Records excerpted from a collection
______________________________

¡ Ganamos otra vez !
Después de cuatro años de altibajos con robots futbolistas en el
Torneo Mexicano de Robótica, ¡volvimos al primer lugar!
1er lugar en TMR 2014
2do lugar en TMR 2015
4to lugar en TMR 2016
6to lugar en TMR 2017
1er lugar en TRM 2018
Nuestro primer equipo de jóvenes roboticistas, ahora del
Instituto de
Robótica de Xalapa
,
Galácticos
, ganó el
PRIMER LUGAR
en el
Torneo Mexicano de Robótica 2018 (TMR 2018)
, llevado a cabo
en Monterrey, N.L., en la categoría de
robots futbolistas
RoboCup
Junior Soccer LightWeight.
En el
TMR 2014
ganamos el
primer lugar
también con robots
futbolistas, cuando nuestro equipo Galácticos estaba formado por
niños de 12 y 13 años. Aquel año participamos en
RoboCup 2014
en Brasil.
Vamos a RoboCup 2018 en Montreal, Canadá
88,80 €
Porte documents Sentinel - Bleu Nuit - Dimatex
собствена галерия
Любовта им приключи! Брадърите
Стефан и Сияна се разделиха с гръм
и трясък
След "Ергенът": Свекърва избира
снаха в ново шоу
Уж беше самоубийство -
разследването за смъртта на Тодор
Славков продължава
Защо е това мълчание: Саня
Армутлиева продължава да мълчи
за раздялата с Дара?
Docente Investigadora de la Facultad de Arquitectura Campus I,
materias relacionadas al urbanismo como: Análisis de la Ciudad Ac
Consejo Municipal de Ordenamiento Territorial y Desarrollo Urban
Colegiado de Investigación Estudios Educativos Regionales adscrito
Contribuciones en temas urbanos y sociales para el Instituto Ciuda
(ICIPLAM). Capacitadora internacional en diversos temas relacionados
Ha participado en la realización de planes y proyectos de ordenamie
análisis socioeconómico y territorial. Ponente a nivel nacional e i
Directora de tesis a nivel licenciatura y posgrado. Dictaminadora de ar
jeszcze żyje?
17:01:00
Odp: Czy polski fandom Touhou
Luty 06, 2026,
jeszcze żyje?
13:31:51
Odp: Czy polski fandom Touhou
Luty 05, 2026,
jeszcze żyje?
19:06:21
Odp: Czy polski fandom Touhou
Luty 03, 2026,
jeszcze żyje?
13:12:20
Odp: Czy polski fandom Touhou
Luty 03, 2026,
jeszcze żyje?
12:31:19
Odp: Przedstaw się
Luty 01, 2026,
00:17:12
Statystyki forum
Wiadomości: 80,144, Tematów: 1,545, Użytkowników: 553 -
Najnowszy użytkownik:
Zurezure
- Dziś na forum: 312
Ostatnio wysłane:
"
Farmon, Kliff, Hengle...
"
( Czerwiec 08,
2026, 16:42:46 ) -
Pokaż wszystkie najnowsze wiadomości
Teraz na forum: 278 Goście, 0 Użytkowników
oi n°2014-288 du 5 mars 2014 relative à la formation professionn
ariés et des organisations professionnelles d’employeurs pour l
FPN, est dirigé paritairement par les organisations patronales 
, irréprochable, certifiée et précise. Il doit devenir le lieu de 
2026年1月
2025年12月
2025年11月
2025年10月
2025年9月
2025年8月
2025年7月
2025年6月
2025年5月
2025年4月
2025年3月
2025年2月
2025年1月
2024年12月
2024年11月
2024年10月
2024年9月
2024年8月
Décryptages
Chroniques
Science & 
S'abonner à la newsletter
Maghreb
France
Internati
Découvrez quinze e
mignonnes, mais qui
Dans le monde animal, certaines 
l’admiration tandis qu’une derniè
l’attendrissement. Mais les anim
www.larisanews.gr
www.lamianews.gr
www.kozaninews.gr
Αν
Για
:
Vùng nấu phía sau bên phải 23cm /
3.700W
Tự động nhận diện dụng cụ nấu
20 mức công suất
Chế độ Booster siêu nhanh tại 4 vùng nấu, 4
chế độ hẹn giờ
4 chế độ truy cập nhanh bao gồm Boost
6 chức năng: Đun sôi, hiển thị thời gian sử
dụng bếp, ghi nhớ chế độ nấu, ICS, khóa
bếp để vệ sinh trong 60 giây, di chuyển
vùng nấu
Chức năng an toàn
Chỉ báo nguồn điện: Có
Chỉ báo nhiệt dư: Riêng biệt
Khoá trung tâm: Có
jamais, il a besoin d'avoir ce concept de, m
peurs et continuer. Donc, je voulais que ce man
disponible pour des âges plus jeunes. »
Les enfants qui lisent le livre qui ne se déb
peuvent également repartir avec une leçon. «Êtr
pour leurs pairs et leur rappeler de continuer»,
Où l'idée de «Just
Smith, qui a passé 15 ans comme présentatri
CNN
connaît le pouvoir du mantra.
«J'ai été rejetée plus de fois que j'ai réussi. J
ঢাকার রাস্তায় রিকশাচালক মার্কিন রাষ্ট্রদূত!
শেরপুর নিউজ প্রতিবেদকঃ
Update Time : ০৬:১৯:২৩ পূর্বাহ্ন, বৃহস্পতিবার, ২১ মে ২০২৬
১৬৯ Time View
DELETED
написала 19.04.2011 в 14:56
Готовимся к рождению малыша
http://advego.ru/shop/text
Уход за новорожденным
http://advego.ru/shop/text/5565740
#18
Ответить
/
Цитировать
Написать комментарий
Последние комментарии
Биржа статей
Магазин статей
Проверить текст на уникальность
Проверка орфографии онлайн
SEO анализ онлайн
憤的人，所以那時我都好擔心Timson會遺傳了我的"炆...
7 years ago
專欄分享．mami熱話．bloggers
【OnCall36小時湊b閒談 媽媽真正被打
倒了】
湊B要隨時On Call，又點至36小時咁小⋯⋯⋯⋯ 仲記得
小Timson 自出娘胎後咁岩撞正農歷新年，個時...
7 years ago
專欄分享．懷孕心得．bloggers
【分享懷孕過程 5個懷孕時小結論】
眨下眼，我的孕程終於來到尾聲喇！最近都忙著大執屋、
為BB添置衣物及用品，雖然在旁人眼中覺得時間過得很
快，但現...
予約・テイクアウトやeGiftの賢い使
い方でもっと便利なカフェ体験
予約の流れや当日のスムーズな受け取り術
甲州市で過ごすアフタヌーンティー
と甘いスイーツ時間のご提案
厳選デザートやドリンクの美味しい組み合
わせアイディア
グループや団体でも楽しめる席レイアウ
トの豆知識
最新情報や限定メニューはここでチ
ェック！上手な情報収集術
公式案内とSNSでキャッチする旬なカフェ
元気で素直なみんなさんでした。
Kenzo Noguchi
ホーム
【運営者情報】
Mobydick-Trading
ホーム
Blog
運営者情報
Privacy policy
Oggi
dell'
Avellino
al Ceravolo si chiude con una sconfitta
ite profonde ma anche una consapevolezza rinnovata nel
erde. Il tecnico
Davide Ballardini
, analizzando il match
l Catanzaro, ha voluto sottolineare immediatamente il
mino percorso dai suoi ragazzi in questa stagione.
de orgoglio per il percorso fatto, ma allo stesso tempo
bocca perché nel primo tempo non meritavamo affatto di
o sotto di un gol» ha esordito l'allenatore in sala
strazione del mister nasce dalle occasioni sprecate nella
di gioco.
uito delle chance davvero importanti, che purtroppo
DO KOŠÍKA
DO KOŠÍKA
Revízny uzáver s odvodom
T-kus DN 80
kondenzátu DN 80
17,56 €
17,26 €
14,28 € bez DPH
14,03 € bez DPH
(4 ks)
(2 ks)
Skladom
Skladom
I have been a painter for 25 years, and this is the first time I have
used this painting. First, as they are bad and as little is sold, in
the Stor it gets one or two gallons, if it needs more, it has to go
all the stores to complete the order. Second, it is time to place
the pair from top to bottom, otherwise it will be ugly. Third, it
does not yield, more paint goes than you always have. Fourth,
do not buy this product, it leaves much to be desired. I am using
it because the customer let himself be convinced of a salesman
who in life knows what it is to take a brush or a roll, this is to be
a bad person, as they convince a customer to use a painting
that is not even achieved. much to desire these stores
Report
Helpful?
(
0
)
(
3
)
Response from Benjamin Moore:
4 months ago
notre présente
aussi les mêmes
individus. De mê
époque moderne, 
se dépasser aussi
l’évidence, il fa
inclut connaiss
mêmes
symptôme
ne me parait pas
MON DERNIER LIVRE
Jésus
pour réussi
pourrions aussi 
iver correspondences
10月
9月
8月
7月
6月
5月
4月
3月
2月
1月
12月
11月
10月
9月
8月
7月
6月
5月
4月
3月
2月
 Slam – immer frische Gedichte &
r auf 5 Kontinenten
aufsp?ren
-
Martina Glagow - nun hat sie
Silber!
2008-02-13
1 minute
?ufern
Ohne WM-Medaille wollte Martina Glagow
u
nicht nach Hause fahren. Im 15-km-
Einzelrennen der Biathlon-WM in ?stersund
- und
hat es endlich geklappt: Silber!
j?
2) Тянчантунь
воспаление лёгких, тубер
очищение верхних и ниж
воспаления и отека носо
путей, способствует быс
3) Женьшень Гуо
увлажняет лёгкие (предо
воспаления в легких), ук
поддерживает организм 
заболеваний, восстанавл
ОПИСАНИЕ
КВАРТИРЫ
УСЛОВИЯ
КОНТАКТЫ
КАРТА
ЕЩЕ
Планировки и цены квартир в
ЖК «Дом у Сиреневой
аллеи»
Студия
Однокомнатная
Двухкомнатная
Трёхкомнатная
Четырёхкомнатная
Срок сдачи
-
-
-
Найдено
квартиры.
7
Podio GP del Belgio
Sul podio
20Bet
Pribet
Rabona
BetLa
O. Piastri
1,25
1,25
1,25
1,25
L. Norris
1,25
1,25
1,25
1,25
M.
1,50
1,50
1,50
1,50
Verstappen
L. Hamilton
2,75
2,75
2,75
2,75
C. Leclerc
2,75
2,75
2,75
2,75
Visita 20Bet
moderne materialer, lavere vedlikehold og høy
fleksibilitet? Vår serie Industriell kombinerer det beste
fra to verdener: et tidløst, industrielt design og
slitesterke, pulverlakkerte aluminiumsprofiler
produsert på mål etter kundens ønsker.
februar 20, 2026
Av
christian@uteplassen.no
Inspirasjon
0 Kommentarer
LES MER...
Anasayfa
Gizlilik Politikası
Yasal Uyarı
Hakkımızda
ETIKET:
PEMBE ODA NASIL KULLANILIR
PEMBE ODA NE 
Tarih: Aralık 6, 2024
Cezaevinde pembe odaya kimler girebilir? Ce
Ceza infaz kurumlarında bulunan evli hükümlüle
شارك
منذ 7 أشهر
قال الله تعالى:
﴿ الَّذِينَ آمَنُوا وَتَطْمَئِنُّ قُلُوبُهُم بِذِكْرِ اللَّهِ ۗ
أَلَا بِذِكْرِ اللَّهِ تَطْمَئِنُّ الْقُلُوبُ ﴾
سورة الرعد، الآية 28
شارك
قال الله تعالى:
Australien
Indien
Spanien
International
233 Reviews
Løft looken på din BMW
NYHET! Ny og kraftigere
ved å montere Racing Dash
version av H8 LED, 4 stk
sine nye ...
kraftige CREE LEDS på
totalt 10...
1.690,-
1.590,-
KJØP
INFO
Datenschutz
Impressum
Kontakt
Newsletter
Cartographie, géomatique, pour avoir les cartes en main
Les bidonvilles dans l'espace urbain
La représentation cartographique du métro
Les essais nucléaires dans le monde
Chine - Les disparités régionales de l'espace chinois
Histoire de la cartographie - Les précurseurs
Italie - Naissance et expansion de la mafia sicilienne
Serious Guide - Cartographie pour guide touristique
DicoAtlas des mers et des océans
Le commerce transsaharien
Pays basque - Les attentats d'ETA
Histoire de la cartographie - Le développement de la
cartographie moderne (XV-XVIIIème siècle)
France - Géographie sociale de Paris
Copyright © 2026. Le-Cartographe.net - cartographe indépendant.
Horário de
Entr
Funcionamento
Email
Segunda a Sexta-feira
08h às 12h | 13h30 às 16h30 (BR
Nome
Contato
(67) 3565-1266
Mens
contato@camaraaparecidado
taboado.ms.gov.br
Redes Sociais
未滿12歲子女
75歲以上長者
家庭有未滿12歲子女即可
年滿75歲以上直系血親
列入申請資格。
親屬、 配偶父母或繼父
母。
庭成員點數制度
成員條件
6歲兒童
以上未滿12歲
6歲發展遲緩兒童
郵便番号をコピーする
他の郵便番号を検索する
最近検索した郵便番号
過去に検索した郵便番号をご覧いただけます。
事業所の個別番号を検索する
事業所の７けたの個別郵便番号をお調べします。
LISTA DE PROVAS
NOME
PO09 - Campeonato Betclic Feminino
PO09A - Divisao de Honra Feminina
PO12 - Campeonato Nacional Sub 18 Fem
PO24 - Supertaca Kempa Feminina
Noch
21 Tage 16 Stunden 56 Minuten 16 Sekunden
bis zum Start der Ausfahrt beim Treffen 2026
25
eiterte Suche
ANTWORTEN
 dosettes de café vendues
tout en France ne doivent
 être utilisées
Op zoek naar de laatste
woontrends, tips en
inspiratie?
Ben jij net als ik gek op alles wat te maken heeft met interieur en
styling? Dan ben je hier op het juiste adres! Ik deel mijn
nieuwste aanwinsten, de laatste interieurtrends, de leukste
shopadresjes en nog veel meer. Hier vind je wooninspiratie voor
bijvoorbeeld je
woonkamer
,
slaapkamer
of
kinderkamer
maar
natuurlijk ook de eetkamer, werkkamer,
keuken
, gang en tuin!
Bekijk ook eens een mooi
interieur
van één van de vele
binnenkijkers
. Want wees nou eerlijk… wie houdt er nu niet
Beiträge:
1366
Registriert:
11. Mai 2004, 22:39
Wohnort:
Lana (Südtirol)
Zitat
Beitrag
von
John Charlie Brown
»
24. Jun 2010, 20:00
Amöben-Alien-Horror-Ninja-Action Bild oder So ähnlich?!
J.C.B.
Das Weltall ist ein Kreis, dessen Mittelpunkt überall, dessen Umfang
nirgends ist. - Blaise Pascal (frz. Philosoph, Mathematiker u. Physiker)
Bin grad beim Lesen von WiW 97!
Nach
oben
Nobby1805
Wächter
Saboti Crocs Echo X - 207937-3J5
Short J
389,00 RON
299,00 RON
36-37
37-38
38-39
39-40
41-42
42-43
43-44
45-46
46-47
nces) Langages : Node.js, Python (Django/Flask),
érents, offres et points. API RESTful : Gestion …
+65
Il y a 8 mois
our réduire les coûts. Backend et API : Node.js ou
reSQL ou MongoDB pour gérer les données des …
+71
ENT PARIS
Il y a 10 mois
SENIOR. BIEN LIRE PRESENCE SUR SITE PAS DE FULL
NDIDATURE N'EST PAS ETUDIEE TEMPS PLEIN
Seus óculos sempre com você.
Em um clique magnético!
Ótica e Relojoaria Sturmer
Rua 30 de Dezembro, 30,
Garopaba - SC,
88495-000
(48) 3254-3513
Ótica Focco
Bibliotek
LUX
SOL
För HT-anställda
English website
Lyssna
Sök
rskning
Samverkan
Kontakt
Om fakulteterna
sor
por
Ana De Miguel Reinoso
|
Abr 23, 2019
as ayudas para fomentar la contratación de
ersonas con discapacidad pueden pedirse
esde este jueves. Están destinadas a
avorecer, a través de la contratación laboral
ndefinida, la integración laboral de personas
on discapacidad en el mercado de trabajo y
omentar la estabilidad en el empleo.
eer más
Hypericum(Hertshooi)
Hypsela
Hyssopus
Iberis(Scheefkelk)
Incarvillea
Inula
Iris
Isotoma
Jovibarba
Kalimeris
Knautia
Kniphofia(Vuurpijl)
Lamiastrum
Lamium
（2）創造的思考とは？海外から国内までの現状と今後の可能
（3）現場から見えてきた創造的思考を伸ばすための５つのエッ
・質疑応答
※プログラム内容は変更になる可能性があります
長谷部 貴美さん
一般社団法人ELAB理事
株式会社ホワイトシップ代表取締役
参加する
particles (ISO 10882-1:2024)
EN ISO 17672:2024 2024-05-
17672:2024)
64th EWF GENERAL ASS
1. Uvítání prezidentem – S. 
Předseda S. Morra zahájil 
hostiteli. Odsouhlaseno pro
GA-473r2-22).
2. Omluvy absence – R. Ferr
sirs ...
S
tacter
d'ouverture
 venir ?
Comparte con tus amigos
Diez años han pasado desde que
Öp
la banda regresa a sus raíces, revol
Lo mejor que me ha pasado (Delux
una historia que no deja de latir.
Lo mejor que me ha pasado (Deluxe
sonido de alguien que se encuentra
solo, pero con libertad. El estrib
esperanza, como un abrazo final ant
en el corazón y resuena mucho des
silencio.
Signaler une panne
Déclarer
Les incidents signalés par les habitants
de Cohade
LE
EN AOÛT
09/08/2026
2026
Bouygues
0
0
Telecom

______________________________

TASK TO COMPLETE
Each line from the top of the records down to the one with "разследването за смъртта на Тодор" must be retyped exactly; include both ends and nothing else.

WRITTEN SOLUTION
¡ Ganamos otra vez !
Después de cuatro años de altibajos con robots futbolistas en el
Torneo Mexicano de Robótica, ¡volvimos al primer lugar!
1er lugar en TMR 2014
2do lugar en TMR 2015
4to lugar en TMR 2016
6to lugar en TMR 2017
1er lugar en TRM 2018
Nuestro primer equipo de jóvenes roboticistas, ahora del
Instituto de
Robótica de Xalapa
,
Galácticos
, ganó el
PRIMER LUGAR
en el
Torneo Mexicano de Robótica 2018 (TMR 2018)
, llevado a cabo
en Monterrey, N.L., en la categoría de
robots futbolistas
RoboCup
Junior Soccer LightWeight.
En el
TMR 2014
ganamos el
primer lugar
también con robots
futbolistas, cuando nuestro equipo Galácticos estaba formado por
niños de 12 y 13 años. Aquel año participamos en
RoboCup 2014
en Brasil.
Vamos a RoboCup 2018 en Montreal, Canadá
88,80 €
Porte documents Sentinel - Bleu Nuit - Dimatex
собствена галерия
Любовта им приключи! Брадърите
Стефан и Сияна се разделиха с гръм
и трясък
След "Ергенът": Свекърва избира
снаха в ново шоу
Уж беше самоубийство -
разследването за смъртта на Тодор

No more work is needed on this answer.